· Fachbeitrag · Steuererklärung
Neunter BFH-Senat: Regelung zu Nachzahlungszinsen ist verfassungswidrig
| Der Neunte Senat des BFH zweifelt daran, ob die Nachzahlungszinsenregelung in § 233a AO in den Jahren 2015 und 2016 noch verfassungsgemäß war. Er hat daher in einem summarischen Verfahren Aussetzung der Vollziehung gewährt. Da der Dritte BFH-Senat zumindest für Zeiträume von 2013 und früher eine andere Auffassung als der Neunte Senat vertritt, könnte die Sache beim BVerfG landen. |
Die Regelung zu Nachzahlungszinsen in der AO
Nach § 233a und 238 AO betragen die Zinsen für jeden Monat 0,5 Prozent einer nachzuzahlenden oder zu erstattenden Steuer. Allein bei der steuerlichen Betriebsprüfung hat der Fiskus über diese Paragrafen in den letzten Jahren mehr als 2 Mrd. Euro eingenommen. Im Streitfall waren es 240.831 Euro. Dagegen wehrte sich das Unternehmen mit einer Klage. Die Zinshöhe von 0,5 Prozent je Monat sei verfassungswidrig. Das Unternehmen forderte die Aussetzung der Vollziehung des Zinsbescheids. Der BFH gab dem Antrag statt (BFH, Beschluss vom 25.04.2018, Az. IX B 21/18, Abruf-Nr. 201148).
Die Entscheidung des Neunten BFH-Senats
Der Neunte Senat hat zumindest für Verzinsungszeiträume ab dem Jahr 2015 schwerwiegende Zweifel an der Verfassungsmäßigkeit von § 233a AO in Verbindung mit § 238 Abs. 1 S. 1 AO. Der Zinssatz sei so realitätsfern bemessen, dass der allgemeine Gleichheitssatz nach Art. 3 Abs. 1 GG verletzt sei. Der gesetzlich festgelegte Zinssatz überschreite den angemessenen Rahmen der wirtschaftlichen Realität erheblich, da sich im Streitzeitraum ein niedriges Marktzinsniveau strukturell und nachhaltig verfestigt habe.

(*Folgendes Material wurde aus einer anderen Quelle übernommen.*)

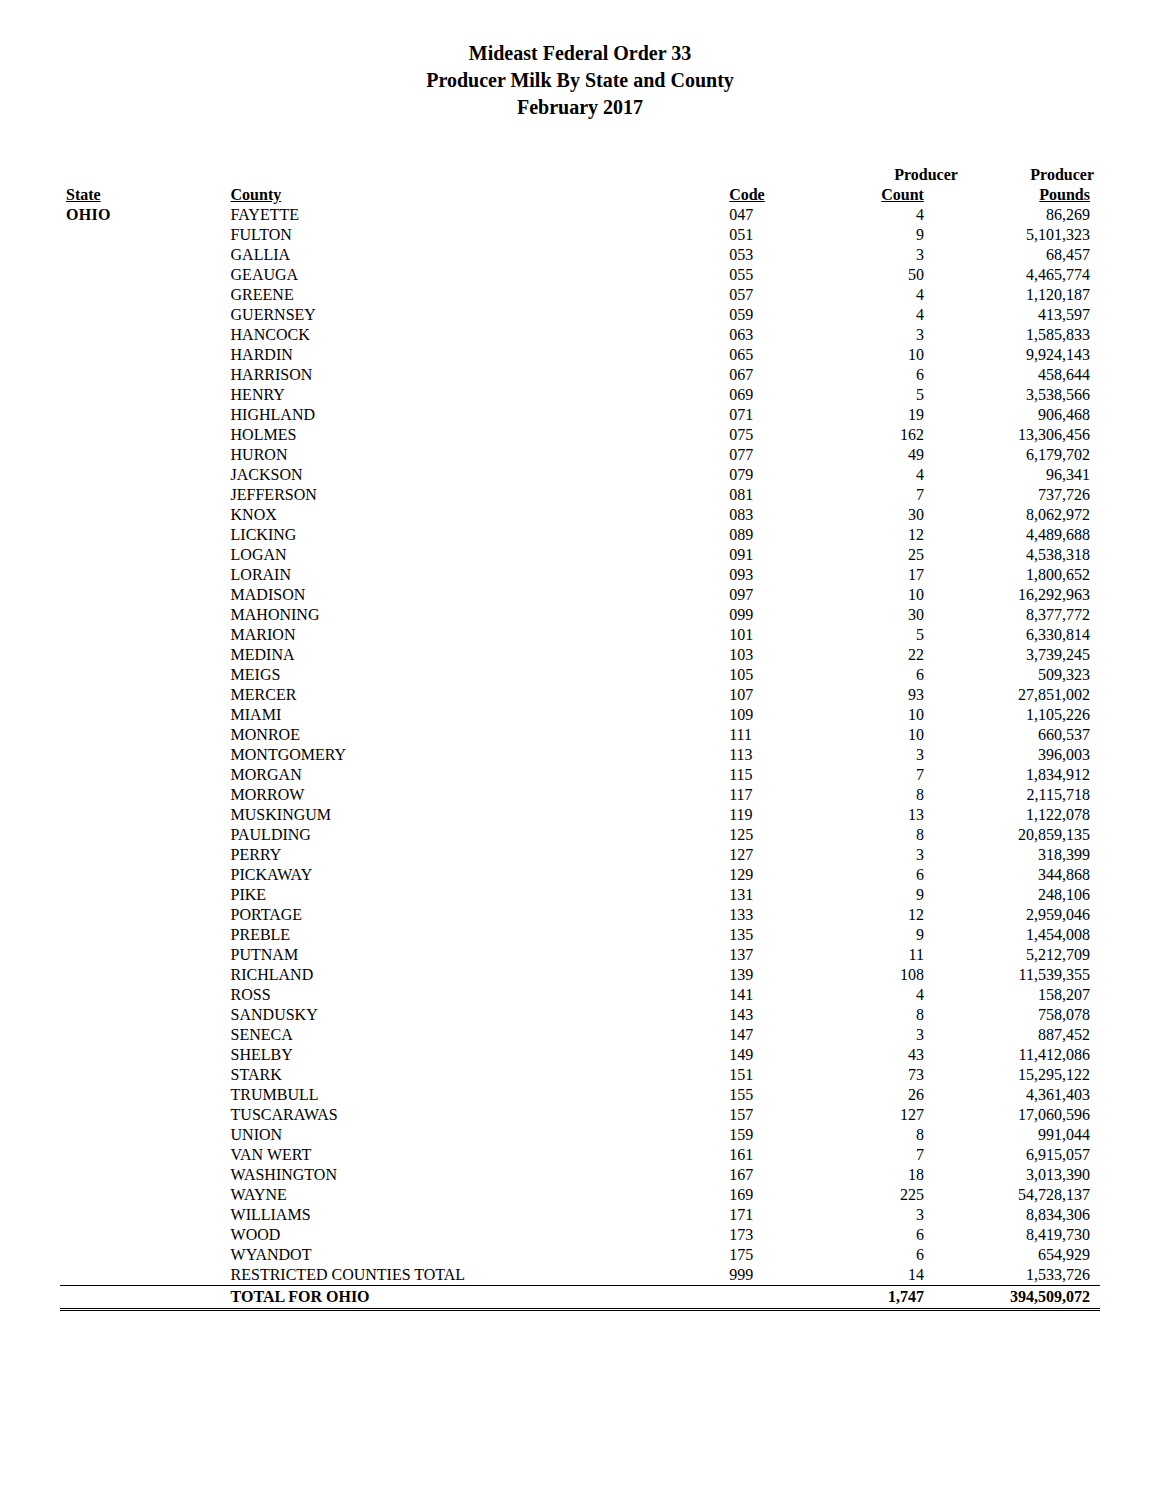Mideast Federal Order 33
Producer Milk By State and County
February 2017
| | | | Producer | Producer |
| --- | --- | --- | --- | --- |
| State | County | Code | Count | Pounds |
| OHIO | FAYETTE | 047 | 4 | 86,269 |
| | FULTON | 051 | 9 | 5,101,323 |
| | GALLIA | 053 | 3 | 68,457 |
| | GEAUGA | 055 | 50 | 4,465,774 |
| | GREENE | 057 | 4 | 1,120,187 |
| | GUERNSEY | 059 | 4 | 413,597 |
| | HANCOCK | 063 | 3 | 1,585,833 |
| | HARDIN | 065 | 10 | 9,924,143 |
| | HARRISON | 067 | 6 | 458,644 |
| | HENRY | 069 | 5 | 3,538,566 |
| | HIGHLAND | 071 | 19 | 906,468 |
| | HOLMES | 075 | 162 | 13,306,456 |
| | HURON | 077 | 49 | 6,179,702 |
| | JACKSON | 079 | 4 | 96,341 |
| | JEFFERSON | 081 | 7 | 737,726 |
| | KNOX | 083 | 30 | 8,062,972 |
| | LICKING | 089 | 12 | 4,489,688 |
| | LOGAN | 091 | 25 | 4,538,318 |
| | LORAIN | 093 | 17 | 1,800,652 |
| | MADISON | 097 | 10 | 16,292,963 |
| | MAHONING | 099 | 30 | 8,377,772 |
| | MARION | 101 | 5 | 6,330,814 |
| | MEDINA | 103 | 22 | 3,739,245 |
| | MEIGS | 105 | 6 | 509,323 |
| | MERCER | 107 | 93 | 27,851,002 |
| | MIAMI | 109 | 10 | 1,105,226 |
| | MONROE | 111 | 10 | 660,537 |
| | MONTGOMERY | 113 | 3 | 396,003 |
| | MORGAN | 115 | 7 | 1,834,912 |
| | MORROW | 117 | 8 | 2,115,718 |
| | MUSKINGUM | 119 | 13 | 1,122,078 |
| | PAULDING | 125 | 8 | 20,859,135 |
| | PERRY | 127 | 3 | 318,399 |
| | PICKAWAY | 129 | 6 | 344,868 |
| | PIKE | 131 | 9 | 248,106 |
| | PORTAGE | 133 | 12 | 2,959,046 |
| | PREBLE | 135 | 9 | 1,454,008 |
| | PUTNAM | 137 | 11 | 5,212,709 |
| | RICHLAND | 139 | 108 | 11,539,355 |
| | ROSS | 141 | 4 | 158,207 |
| | SANDUSKY | 143 | 8 | 758,078 |
| | SENECA | 147 | 3 | 887,452 |
| | SHELBY | 149 | 43 | 11,412,086 |
| | STARK | 151 | 73 | 15,295,122 |
| | TRUMBULL | 155 | 26 | 4,361,403 |
| | TUSCARAWAS | 157 | 127 | 17,060,596 |
| | UNION | 159 | 8 | 991,044 |
| | VAN WERT | 161 | 7 | 6,915,057 |
| | WASHINGTON | 167 | 18 | 3,013,390 |
| | WAYNE | 169 | 225 | 54,728,137 |
| | WILLIAMS | 171 | 3 | 8,834,306 |
| | WOOD | 173 | 6 | 8,419,730 |
| | WYANDOT | 175 | 6 | 654,929 |
| | RESTRICTED COUNTIES TOTAL | 999 | 14 | 1,533,726 |
| | TOTAL FOR OHIO | | 1,747 | 394,509,072 |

Sinn und Zweck der Verzinsungspflicht bestehe darin, den Nutzungsvorteil wenigstens zum Teil abzuschöpfen, den Steuerzahler dadurch erhalten, dass sie während der Dauer der Nichtentrichtung über eine Geldsumme verfügen können. Dieses Ziel sei wegen des strukturellen Niedrigzinsniveaus im typischen Fall für den Streitzeitraum nicht erreichbar und trage damit die realitätsferne Bemessung der Zinshöhe nicht.
Diskrepanz zum Dritten BFH-Senat?
Wie erwähnt, vertritt der Dritte BFH-Senat zumindest für Zinszeiträume bis 2013 und früher eine andere Meinung. Er hält die Zinsregelung in diesen Zeiträumen für verfassungsgemäß (BFH, Urteil vom 09.11.2017, Az. III R 10/16, Abruf-Nr. 199918). Da sich der Neunte Senat auch mit den Argumenten des Dritten Senats auseinandergesetzt ‒ und diese verworfen ‒ hat, ist vieles offen. Experten beim BFH meinen, dass sich für Zinszeiträume 2013 und älter wohl nichts mehr ändern werde, aber für Jahre ab 2015 Bewegung in die Sache komme. Dazu muss der Neunte Senat aber in einem Hauptsacheverfahren (Revision) entweder die Frage dem BVerfG vorlegen ‒ oder der Gesetzgeber von sich aus schon vorher handeln.